Court documents allege that in early April, Pike began removing the equipment himself. After hearing about it, SoNev returned to the site and “immobilized the equipment belonging to him”.
With communication clearly cut off and opportunities for mediation narrowing, SoNev appears to have resorted to legal action in order to recover unpaid bills, as well as damages for lost profits and other opportunities.
Just before Pike terminated the contract, SoNev filed for Chapter 11 bankruptcy on March 25. A Chapter 11 bankruptcy usually means the business is trying to reorganize to stay afloat. These bankruptcies can be the most complicated – often the business in question is trying to stay in business, but this can also lead to liquidation.
According to court documents, SoNev filed for bankruptcy in order to “reorganize.” To date, SoNev says it has not been paid by Pike for more than $299,000 in unpaid bills.
Pike’s subsequent termination of SoNev would have violated the automatic stay issued when SoNev filed for bankruptcy. This, in addition to breach of contract claims, gave SoNev grounds for its lawsuit, in which it seeks more than $1.4 million in unpaid wages, lost profits and lost time on equipment and other jobs.

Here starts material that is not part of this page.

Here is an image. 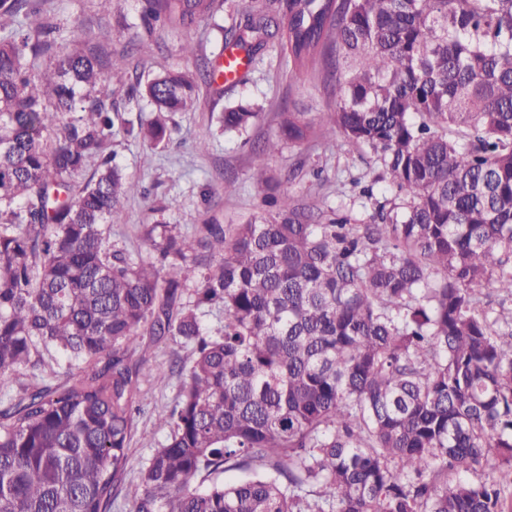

These damages include approximately $12,000 for fuel costs. The original contract had a diesel fuel budget of $3 per gallon and provided that if the price per gallon of diesel fuel increased beyond $3, Pike would cover the remaining cost.
The price of diesel fuel has since risen to an average of more than $4 per gallon nationally. According to court documents, Pike failed to pay SoNev’s fuel bills as stated in the contract.